Niños, o cómo dejar de ver un sombrero donde hay una boa que digiere un elefante

sonrisa niño el principito
Foto: Google images

Esta mañana, mi sobrina de tres años me preguntaba si podíamos llevar al parque su pistola de agua.

— Con la ropa tan bonita que llevas puesta, ¿quieres mojarte? —le he preguntado.
— Sí —ha respondido con mirada distraída mientras jugueteaba con su pelo.
— ¿Por qué te gusta mojarte? —he querido saber.
— Me gusta, es divertido —ha contestado ella haciendo un gesto con sus hombros como si mi absurda pregunta tuviera solo esa evidente respuesta.

He llenado el juguete de agua y hemos bajado al parque. Mi sobrina ha empezado a mojarme y yo, como buen ejemplo de adulta que ve sombreros en lugar de boas y elefantes, lo primero que le he pedido es que a mí no me mojara. Pero al ver su carita de decepción y comprobar el calor que hacía, me he dicho: «¡¿Y por qué no?!» Y he empezado a correr provocándola para jugar.

Estábamos riendo a carcajadas cuando han llegado dos niños acompañados de su abuela. Al escuchar el alboroto, los niños se han acercado enseguida mientras la abuela se sentaba con su amiga en un banco del parque. Entonces, mi sobrina ha mojado a los niños, que no han tardado en correr y empezar a reírse a carcajadas con nosotras. Como era de esperar, se nos ha acabado el agua y los tres pequeños han puesto de inmediato sus ojos en mí, confiando en que yo encontraría la solución. Así que, con mi sonrisa puesta y mi sobrina de la mano, me he dirigido a un establecimiento cercano para pedir que nos llenaran de agua el juguete.

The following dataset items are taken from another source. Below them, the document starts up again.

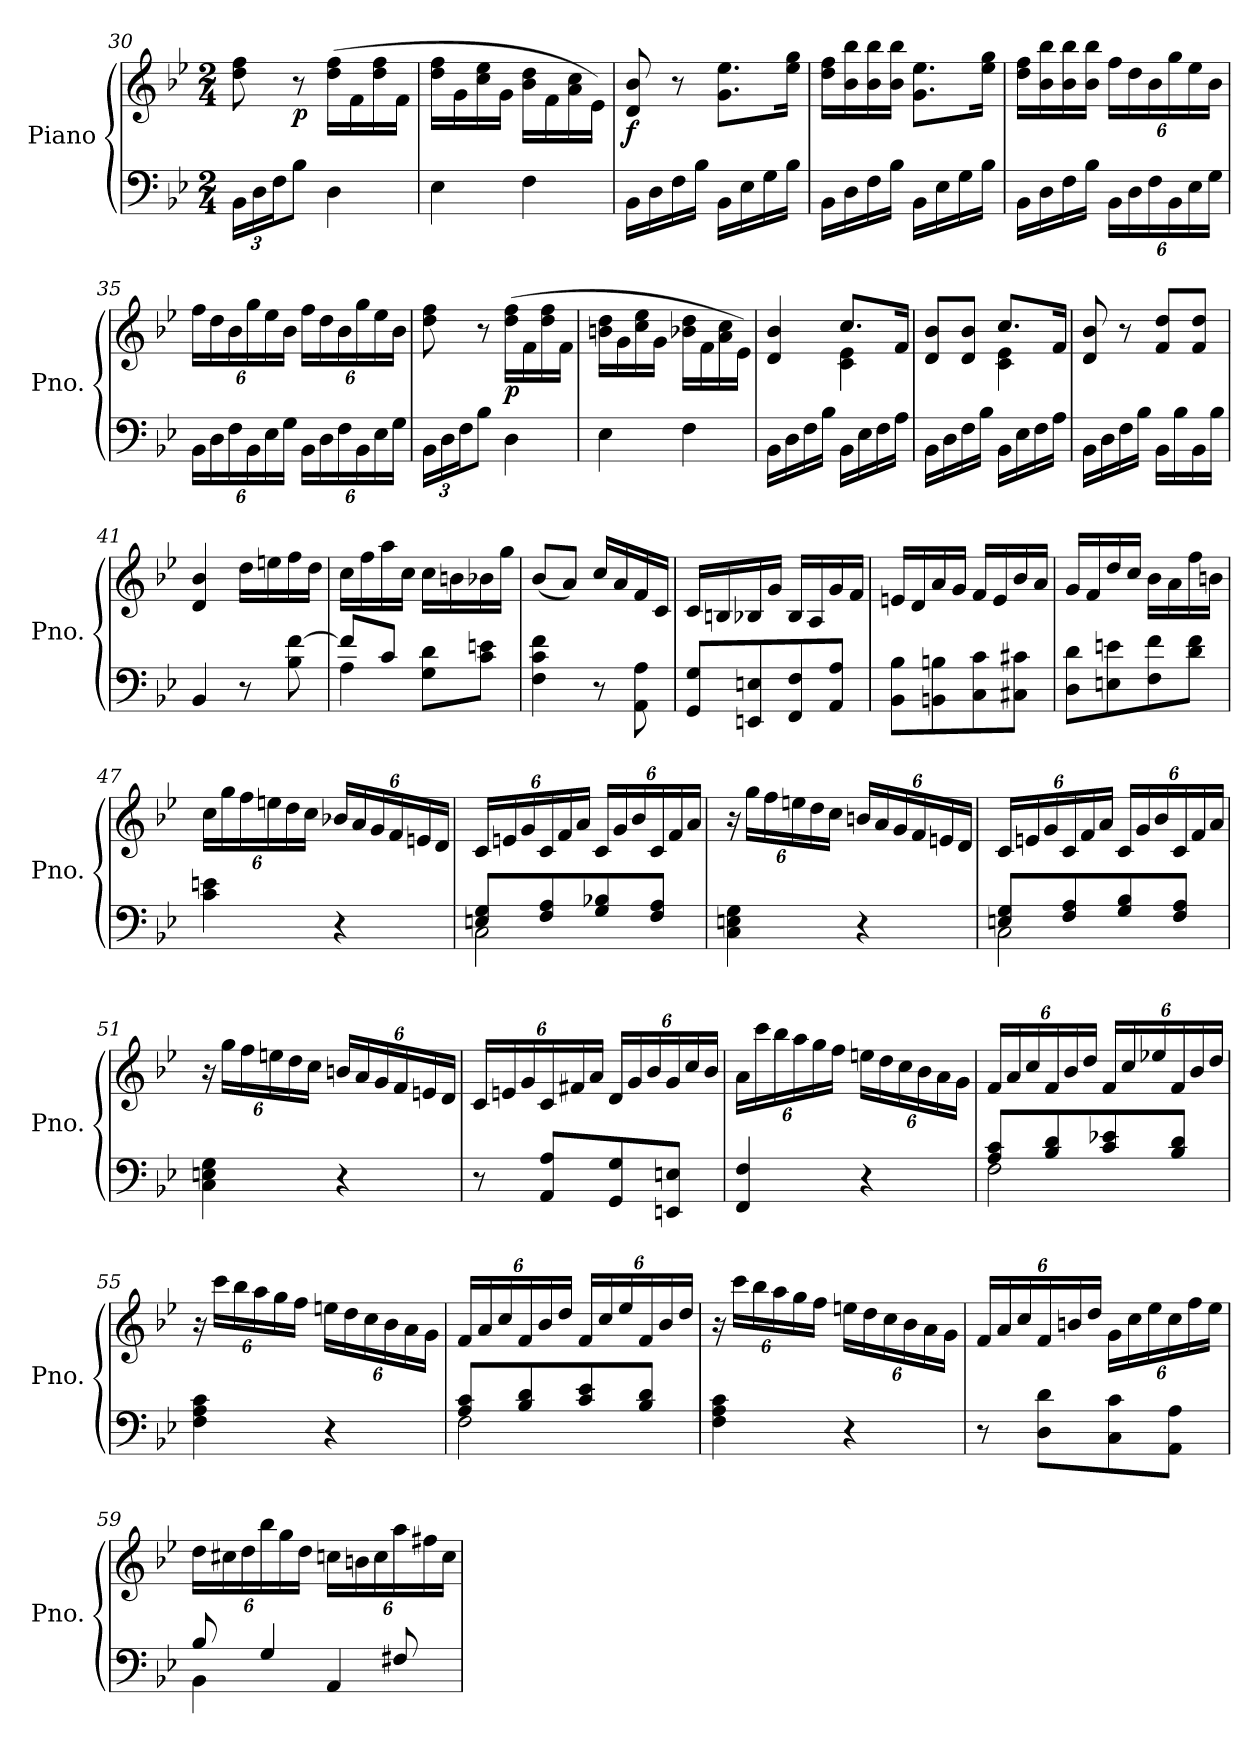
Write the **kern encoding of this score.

**kern	**kern	**dynam
*part1	*part1	*part1
*staff2	*staff1	*staff1/2
*I"Piano	*	*
*I'Pno.	*	*
*clefF4	*clefG2	*
*k[b-e-]	*k[b-e-]	*
*B-:	*B-:	*
*M2/4	*M2/4	*
*Xbrackettup	*	*
=30	=30	=30
24BB-\LL	8dd\ 8ff\	.
24D\	.	.
24F\J	.	.
!	!	!LO:DY:b
8B-\J	8r	p
4D\	(16dd\ 16ff\LL	.
.	16f\	.
.	16dd\ 16ff\	.
.	16f\JJ	.
=31	=31	=31
4E-\	16dd\ 16ff\LL	.
.	16g\	.
.	16cc\ 16ee-\	.
.	16g\JJ	.
4F\	16b-\ 16dd\LL	.
.	16f\	.
.	16a\ 16cc\	.
.	16e-\JJ)	.
!!LO:LB:g=z
=32	=32	=32
!	!	!LO:DY:b
16BB-\LL	8d/ 8b-/	f
16D\	.	.
16F\	8r	.
16B-\JJ	.	.
16BB-\LL	8.g\ 8.ee-\L	.
16E-\	.	.
16G\	.	.
16B-\JJ	16ee-\ 16gg\Jk	.
=33	=33	=33
16BB-\LL	16dd\ 16ff\LL	.
16D\	16b-\ 16bb-\	.
16F\	16b-\ 16bb-\	.
16B-\JJ	16b-\ 16bb-\JJ	.
16BB-\LL	8.g\ 8.ee-\L	.
16E-\	.	.
16G\	.	.
16B-\JJ	16ee-\ 16gg\Jk	.
=34	=34	=34
16BB-\LL	16dd\ 16ff\LL	.
16D\	16b-\ 16bb-\	.
16F\	16b-\ 16bb-\	.
16B-\JJ	16b-\ 16bb-\JJ	.
*	*Xbrackettup	*
24BB-\LL	24ff\LL	.
24D\	24dd\	.
24F\	24b-\	.
24BB-\	24gg\	.
24E-\	24ee-\	.
24G\JJ	24b-\JJ	.
=35	=35	=35
24BB-\LL	24ff\LL	.
24D\	24dd\	.
24F\	24b-\	.
24BB-\	24gg\	.
24E-\	24ee-\	.
24G\JJ	24b-\JJ	.
24BB-\LL	24ff\LL	.
24D\	24dd\	.
24F\	24b-\	.
24BB-\	24gg\	.
24E-\	24ee-\	.
24G\JJ	24b-\JJ	.
!!LO:LB:g=z
=36	=36	=36
24BB-\LL	8dd\ 8ff\	.
24D\	.	.
24F\J	.	.
8B-\J	8r	.
!	!	!LO:DY:b
4D\	(16dd\ 16ff\LL	p
.	16f\	.
.	16dd\ 16ff\	.
.	16f\JJ	.
=37	=37	=37
4E-\	16bn\ 16dd\LL	.
.	16g\	.
.	16cc\ 16ee-\	.
.	16g\JJ	.
4F\	16b-X\ 16dd\LL	.
.	16f\	.
.	16a\ 16cc\	.
.	16e-\JJ)	.
!!LO:PB:g=z
=38	=38	=38
*	*^	*
!	!	!	!LO:DY:b
!	!	!	!LO:DY:n=1:a
16BB-\LL	4d/ 4b-/	4ryy	fz sf
16D\	.	.	.
16F\	.	.	.
16B-\JJ	.	.	.
16BB-\LL	8.cc/L	4c\ 4e-\	.
16E-\	.	.	.
16F\	.	.	.
16A\JJ	16f/Jk	.	.
=39	=39	=39	=39
16BB-\LL	8d/ 8b-/L	4ryy	.
16D\	.	.	.
16F\	8d/ 8b-/J	.	.
16B-\JJ	.	.	.
!	!	!	!LO:DY:b
!	!	!	!LO:DY:n=1:a
16BB-\LL	8.cc/L	4c\ 4e-\	fz sf
16E-\	.	.	.
16F\	.	.	.
16A\JJ	16f/Jk	.	.
*	*v	*v	*
=40	=40	=40
16BB-\LL	8d/ 8b-/	.
16D\	.	.
16F\	8r	.
16B-\JJ	.	.
16BB-\LL	8f/ 8dd/L	.
16B-\	.	.
16BB-\	8f/ 8dd/J	.
16B-\JJ	.	.
=41	=41	=41
4BB-/	4d/ 4b-/	.
8r	16dd\LL	.
.	16een\	.
8B-\ [8f\	16ff\	.
.	16dd\JJ	.
=42	=42	=42
*^	*	*
8f/L]	4A\	16cc\LL	.
.	.	16ff\	.
8c/J	.	16aa\	.
.	.	16cc\JJ	.
8G\ 8d\L	4ryy	16cc\LL	.
.	.	16bn\	.
8c\ 8en\J	.	16b-X\	.
.	.	16gg\JJ	.
*v	*v	*	*
=43	=43	=43
4F\ 4c\ 4f\	(8b-/L	.
.	8a/J)	.
8r	16cc/LL	.
.	16a/	.
8AA\ 8A\	16f/	.
.	16c/JJ	.
!!LO:LB:g=z
=44	=44	=44
8GG/ 8G/L	16c/LL	.
.	16Bn/	.
8EEn/ 8En/	16B-X/	.
.	16g/JJ	.
8FF/ 8F/	16B-/LL	.
.	16A/	.
8AA/ 8A/J	16g/	.
.	16f/JJ	.
=45	=45	=45
8BB-\ 8B-\L	16en/LL	.
.	16d/	.
8BBn\ 8Bn\	16a/	.
.	16g/JJ	.
8C\ 8c\	16f/LL	.
.	16e/	.
8C#X\ 8c#X\J	16b-/	.
.	16a/JJ	.
=46	=46	=46
8D\ 8d\L	16g/LL	.
.	16f/	.
8En\ 8en\	16dd/	.
.	16cc/JJ	.
8F\ 8f\	16b-\LL	.
.	16a\	.
8d\ 8f\J	16ff\	.
.	16bn\JJ	.
=47	=47	=47
4c\ 4en\	24cc\LL	.
.	24gg\	.
.	24ff\	.
.	24een\	.
.	24dd\	.
.	24cc\JJ	.
4r	24b-X/LL	.
.	24a/	.
.	24g/	.
.	24f/	.
.	24en/	.
.	24d/JJ	.
!!LO:LB:g=z
=48	=48	=48
*^	*	*
8En/ 8G/L	2C\	24c/LL	.
.	.	24en/	.
.	.	24g/	.
8F/ 8A/	.	24c/	.
.	.	24f/	.
.	.	24a/JJ	.
8G/ 8B-X/	.	24c/LL	.
.	.	24g/	.
.	.	24b-/	.
8F/ 8A/J	.	24c/	.
.	.	24f/	.
.	.	24a/JJ	.
*v	*v	*	*
!!LO:LB:g=z
=49	=49	=49
4C\ 4En\ 4G\	24r	.
.	24gg\LL	.
.	24ff\	.
.	24een\	.
.	24dd\	.
.	24cc\JJ	.
4r	24bn/LL	.
.	24a/	.
.	24g/	.
.	24f/	.
.	24en/	.
.	24d/JJ	.
=50	=50	=50
*^	*	*
8En/ 8G/L	2C\	24c/LL	.
.	.	24en/	.
.	.	24g/	.
8F/ 8A/	.	24c/	.
.	.	24f/	.
.	.	24a/JJ	.
8G/ 8B-/	.	24c/LL	.
.	.	24g/	.
.	.	24b-/	.
8F/ 8A/J	.	24c/	.
.	.	24f/	.
.	.	24a/JJ	.
*v	*v	*	*
=51	=51	=51
4C\ 4En\ 4G\	24r	.
.	24gg\LL	.
.	24ff\	.
.	24een\	.
.	24dd\	.
.	24cc\JJ	.
4r	24bn/LL	.
.	24a/	.
.	24g/	.
.	24f/	.
.	24en/	.
.	24d/JJ	.
!!LO:LB:g=z
=52	=52	=52
8r	24c/LL	.
.	24en/	.
.	24g/	.
8AA/ 8A/L	24c/	.
.	24f#X/	.
.	24a/JJ	.
8GG/ 8G/	24d/LL	.
.	24g/	.
.	24b-/	.
8EEn/ 8En/J	24g/	.
.	24cc/	.
.	24b-/JJ	.
!!LO:LB:g=z
=53	=53	=53
4FF/ 4F/	24a\LL	.
.	24ccc\	.
.	24bb-\	.
.	24aa\	.
.	24gg\	.
.	24ff\JJ	.
4r	24een\LL	.
.	24dd\	.
.	24cc\	.
.	24b-\	.
.	24a\	.
.	24g\JJ	.
=54	=54	=54
*^	*	*
8A/ 8c/L	2F\	24f/LL	.
.	.	24a/	.
.	.	24cc/	.
8B-/ 8d/	.	24f/	.
.	.	24b-/	.
.	.	24dd/JJ	.
8c/ 8e-X/	.	24f/LL	.
.	.	24cc/	.
.	.	24ee-X/	.
8B-/ 8d/J	.	24f/	.
.	.	24b-/	.
.	.	24dd/JJ	.
*v	*v	*	*
=55	=55	=55
4F\ 4A\ 4c\	24r	.
.	24ccc\LL	.
.	24bb-\	.
.	24aa\	.
.	24gg\	.
.	24ff\JJ	.
4r	24een\LL	.
.	24dd\	.
.	24cc\	.
.	24b-\	.
.	24a\	.
.	24g\JJ	.
!!LO:PB:g=z
=56	=56	=56
*^	*	*
8A/ 8c/L	2F\	24f/LL	.
.	.	24a/	.
.	.	24cc/	.
8B-/ 8d/	.	24f/	.
.	.	24b-/	.
.	.	24dd/JJ	.
8c/ 8e-/	.	24f/LL	.
.	.	24cc/	.
.	.	24ee-/	.
8B-/ 8d/J	.	24f/	.
.	.	24b-/	.
.	.	24dd/JJ	.
*v	*v	*	*
!!LO:LB:g=z
=57	=57	=57
4F\ 4A\ 4c\	24r	.
.	24ccc\LL	.
.	24bb-\	.
.	24aa\	.
.	24gg\	.
.	24ff\JJ	.
4r	24een\LL	.
.	24dd\	.
.	24cc\	.
.	24b-\	.
.	24a\	.
.	24g\JJ	.
=58	=58	=58
8r	24f/LL	.
.	24a/	.
.	24cc/	.
8D\ 8d\L	24f/	.
.	24bn/	.
.	24dd/JJ	.
8C\ 8c\	24g\LL	.
.	24cc\	.
.	24ee-\	.
8AA\ 8A\J	24cc\	.
.	24ff\	.
.	24ee-\JJ	.
=59	=59	=59
*^	*	*
8B-/	4BB-\	24dd\LL	.
.	.	24cc#X\	.
.	.	24dd\	.
4G/	.	24bb-\	.
.	.	24gg\	.
.	.	24dd\JJ	.
.	4AA/	24ccn\LL	.
.	.	24bn\	.
.	.	24cc\	.
8F#X/	.	24aa\	.
.	.	24ff#X\	.
.	.	24cc\JJ	.
*v	*v	*	*
=	=	=
*-	*-	*-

Al regresar, hemos continuado el juego y ha sido tan divertido que, cuando mi sobrina y yo dejábamos el parque, he escuchado que la abuela de los niños les decía que les compraría una pistola de agua.

Exhaustas, hemos ido a esperar a su padre (mi hermano) quedando todavía algo de agua en el interior del juguete. Entonces, se me ha ocurrido que podríamos darle una sorpresa: nos esconderíamos y, cuando él llegara, ella saldría corriendo para empaparlo. Ha sido muy emocionante esperar, ambas escondidas tras una columna, haciéndonos el gesto universal del silencio con un dedo en la boca cada vez que alguna de las dos hablaba.

Por fin, su padre se ha dejado ver y hemos salido corriendo a su encuentro para «dispararle» y, con un gesto de disgusto, lo primero que ha hecho ha sido pedir que no le mojáramos… Pero entonces ha visto nuestras caritas decepción y supongo que se ha dicho: «¡¿Y por qué no?!» y por un momento hemos sido como dos niños grandes de naturaleza curiosa y juguetona disfrutando junto a mi sobrina de algo que, por más que insistamos en negar, nos gusta y es divertido.

¿En qué momento deja de ser divertida la vida para los adultos? ¿Por qué desistimos de hacer lo que nos gusta para dedicarnos a ejecutar como autómatas lo que creemos que nos conviene? ¿Cómo es que acabamos olvidando lo en realidad nos llena de gozo?

Lo cierto es que mi sobrina tiene razón. Hacer algo porque te gusta y es divertido es lo te hace reír a carcajadas como solo pueden hacerlo los niños, cuya risa contagia el entusiasmo y expande el amor. Divertirte con cada cosa que haces es lo que consigue que dejes de ver sombreros para empezar a deleitarte con la magia de la vida; lo que te invita a sonreír incluso con el hígado para transformar tu vida, tal y como le propone el sabio Ketu a la protagonista de la película Come, Reza, Ama.

Quizá deberíamos quitarnos más a menudo el aburrido «traje de adulto» para disfrutar de pequeños placeres que nos transporten a nuestra niñez. Es posible que, como bien dice El Principito, las personas mayores nunca podamos comprender algo por nosotras mismas y que para los niños sea muy aburrido el tener que darnos explicaciones una y otra vez. Menos mal que, por suerte para nosotros, ellos continúan intentándolo.